_Explore the material_:
**a.** According to the event announcement, who serves as emcee of the evening?
**b.** Write out the event announcement word for word from "A whole evening  focused" to "all about love.".

_Supplied text_:
Mark your calendars immediately for the first offering on Friday, July 12 at 6 p.m. for ''What's Amore?," an evening about LOVE in all its aspects, in story, songs and memories.  At 7 p.m. emcee Michael Sayers promises an interactive variety show with lots of laughs, games, contests and, of course, audience participation,  No shrinking violets allowed.  Only hearty sunflowers need apply.

A whole evening  focused on love will take you along on a "fairy tale relationship to help a poor, unfortunate lady select her mate."  Couples will be encouraged to play a Newlywed-type game "So You Think You Know Somebody?" as well as enter "Now That's Love Contest," a duet singing contest in the style of Captain and Tennille, with the tune "Love Will Keep Us Together."  Wonderful and familiar Broadway and pop songs will be included, topped off with a special guest appearance by celebrity Joel Vig, star of "Hairspray" on Broadway and a fabulous writer who has composed a one woman show for Tammy Grimes as well as his own material as Sinthea Starr.  Joel will perform a new verbal monologue in a wonderfully witty way all about love.

_Data_:
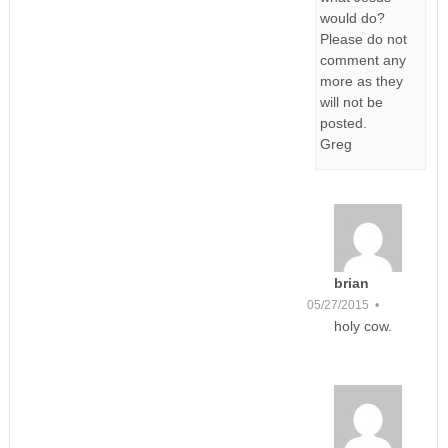
would do?
Please do not
comment any
more as they
will not be
posted.
Greg
brian
05/27/2015 •
holy cow.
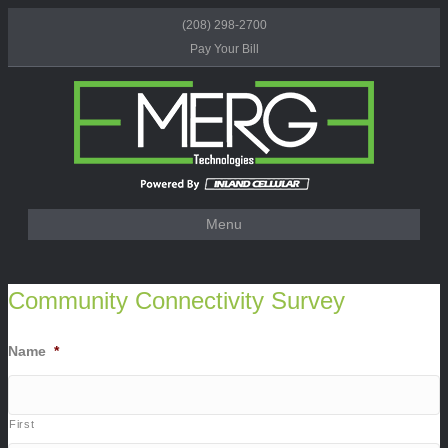
(208) 298-2700
Pay Your Bill
Menu
Community Connectivity Survey
Name
*
First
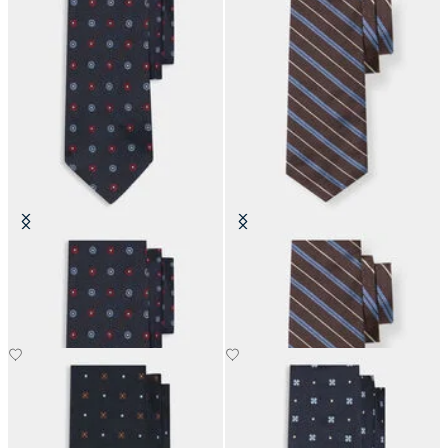
Micro Flower Silk Tie
Regimental Silk Tie
£63
£73.50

_Responses by item number_:
**a.** Michael Sayers

**b.**
A whole evening  focused on love will take you along on a "fairy tale relationship to help a poor, unfortunate lady select her mate."  Couples will be encouraged to play a Newlywed-type game "So You Think You Know Somebody?" as well as enter "Now That's Love Contest," a duet singing contest in the style of Captain and Tennille, with the tune "Love Will Keep Us Together."  Wonderful and familiar Broadway and pop songs will be included, topped off with a special guest appearance by celebrity Joel Vig, star of "Hairspray" on Broadway and a fabulous writer who has composed a one woman show for Tammy Grimes as well as his own material as Sinthea Starr.  Joel will perform a new verbal monologue in a wonderfully witty way all about love.